Fake News

image courtesy of Google Images

image courtesy of Google Images

Danny Marrone, Staff Writer

 

A free press is a paramount component of any flourishing democracy; it is only by the dissemination of factual information that a nation’s electorate can remain informed and subsequently perform its civic duties. Those of you who have paid any attention to mainstream news outlets in the past few months will no doubt recognize the term. Oxford Dictionaries dubbed “post-truth” the 2016 Word of the Year: “Relating to or denoting circumstances in which objective facts are less influential in shaping public opinion than appeals to emotion and personal belief.”

From the unsubstantiated claims of a vile chant at a Trump rally  to the “Pizzagate scandal”, proselytized via Twitter by Trump’s pick for National Security adviser, General Michael Flynn, accusing Hillary Clinton of running a child trafficking ring out of the basement of a Washington D.C. pizzeria, social media sites like Twitter and Facebook are brimming with such outrageous claims. While this sounds laughably absurd, it has dangerous reverberations beyond the world of the internet. The “Pizzagate” promulgation quickly took a dark turn and actually lead to the pizzeria in question getting shot up by a man who sought to “investigate” the matter. On the less extreme end of the spectrum (though no less pertinent), it is said to have greatly influenced the 2016 election. Despite accusations from both sides, neither Republicans nor Democrats have a monopoly on accepting objectively false or deliberately misleading information.

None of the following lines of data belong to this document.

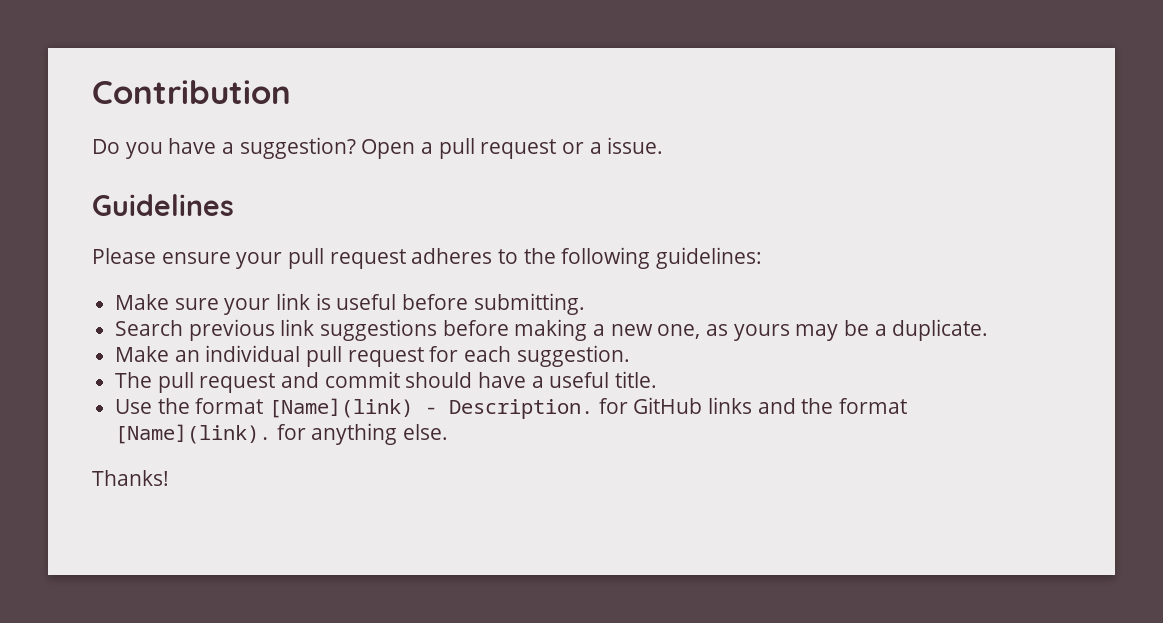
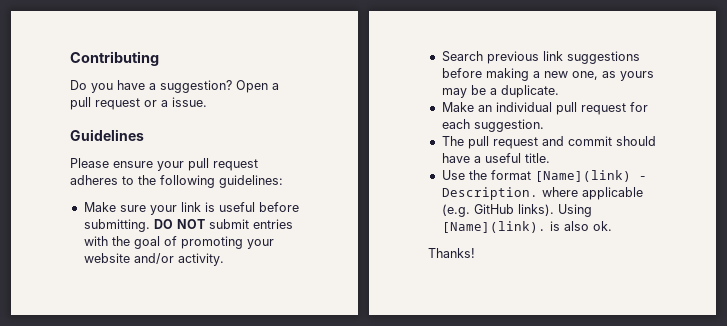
[92,80,291,104] Contribution -> [70,51,159,66] Contributing
(585, 304) none -> [153,219,293,229] [83,236,274,249] [83,253,224,266] DO NOT submit entries with the goal of promoting your website and/or activity.
[598,397,908,414] [115,423,449,445] for GitHub links and the format [Name](link). for anything else. -> [541,187,643,200] [441,204,592,217] [441,221,612,233] where applicable (e.g. GitHub links). Using [Name](link). is also ok.

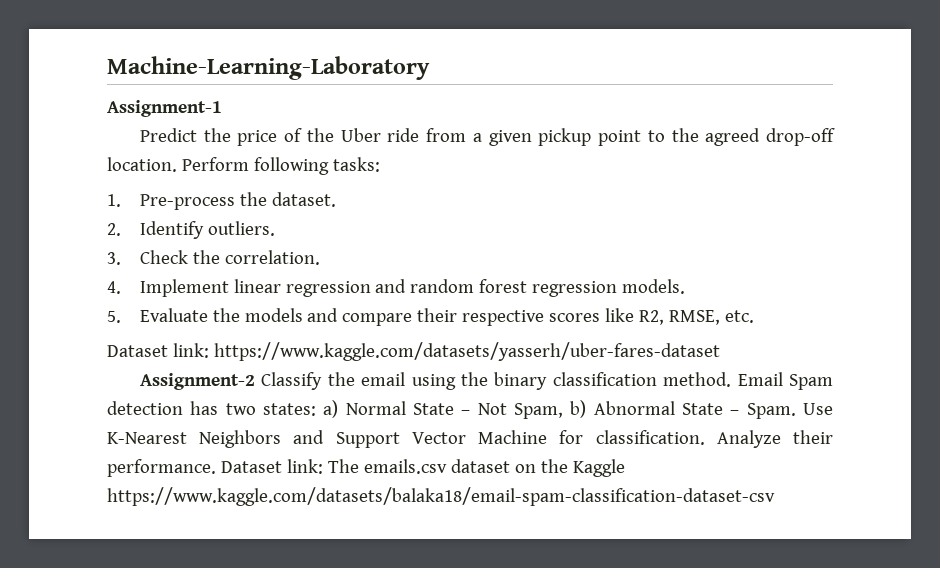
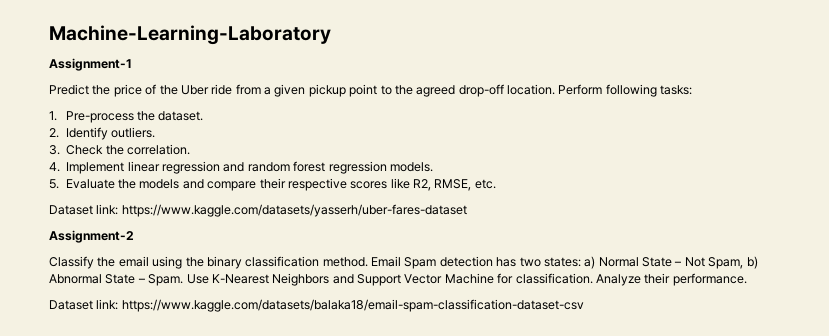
(255, 381) none -> (134, 236) //
[220,459,625,477] Dataset link: The emails.csv dataset on the Kaggle -> [49,299,119,310] // Dataset link:

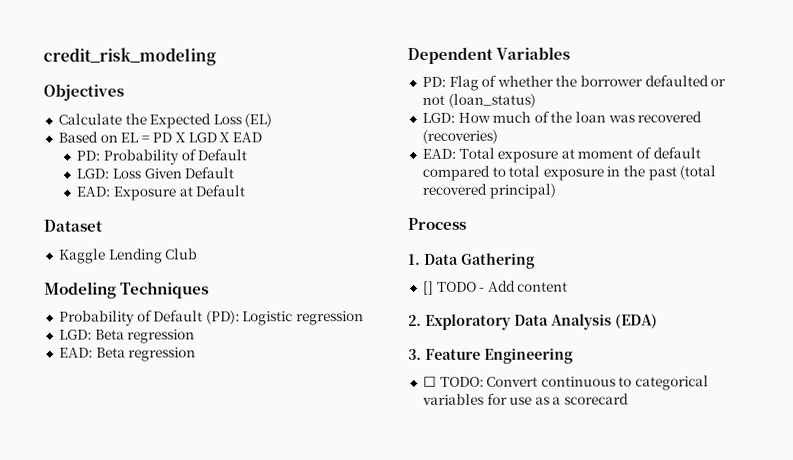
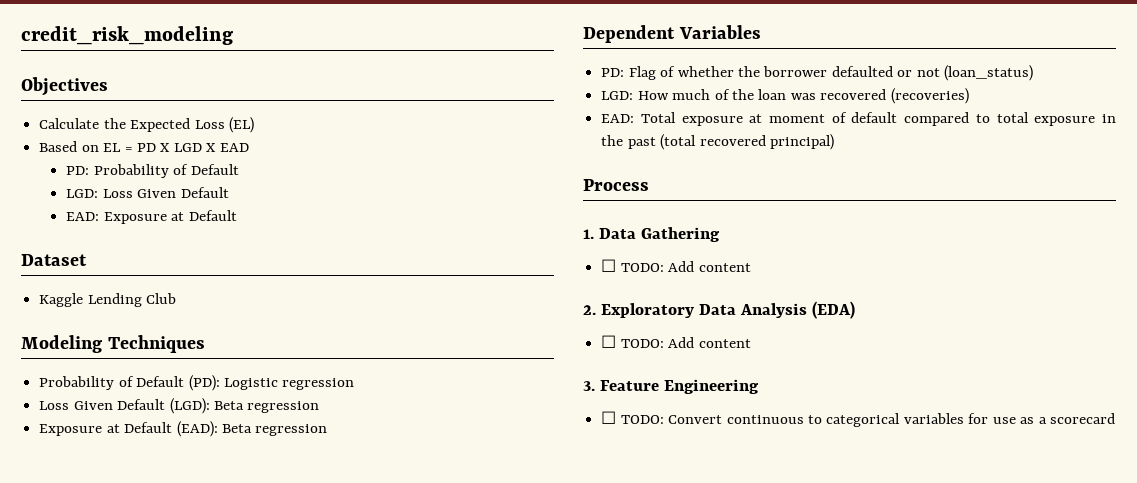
[58,329,196,344] [58,347,93,358] LGD: Beta regression // EAD: -> [39,398,320,414] [39,421,218,437] Loss Given Default (LGD): Beta regression // Exposure at Default (EAD):
[422,280,486,295] [] TODO - -> [601,259,664,272] ☐ TODO:
(658, 321) none -> [601,335,751,348] // ☐ TODO: Add content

An attempt at tracing the etymological roots of the term “fake news” reveals its prevalence in American political discourse since our nation’s conception. Ask your American history teacher and they will tell you, with a sardonic chuckle, of the many vulgar and absurd accusations printed in accredited news publications across the country during the election of 1800 (to choose but one of several examples). Those readers of a more sophomoric disposition will find the aforementioned “fake news” to live well up to the standards set by today’s most raunchy comedians.

A recent Pew Research poll found that “A majority of U.S. adults – 62% – get news on social media, and 18% do so often.” This will have a litany of implications for the public, the media and the incoming Trump administration. In 2017 the mainstream media must bear the Sisyphean burden of fact-checking endless streams of nonsense comparable to the examples in the previous paragraph. Just this past Sunday (January 22nd), the Counselor to the President, Kellyanne Conway, stated on Meet The Press that the unsubstantiated (and empirically false) claims, posited by President Trump’s Press Secretary, Sean Spicer, constituted what she terms “alternative facts.” An incredulous Chuck Todd retorted that “alternative facts are not facts, they are falsehoods.” This attempt (whether intentional or otherwise) will dichotomize the information espoused by the Trump Administration, and that of the mainstream media, creating either a misinformed and indignant, or uninformed and insouciant, electorate; it is up to one’s own conscience to decide which of the two is more catastrophic for a democracy.

Although it is easy to give into hopelessness, the picture is not as bleak as it seems, particularly when it is viewed in its historical context (credulity is an inextricable component of the human condition); that is not to say, however, that there are not grave concerns that we now face. Consumers will now be forced to navigate a Labyrinth of conflicting information, further exacerbating the divide.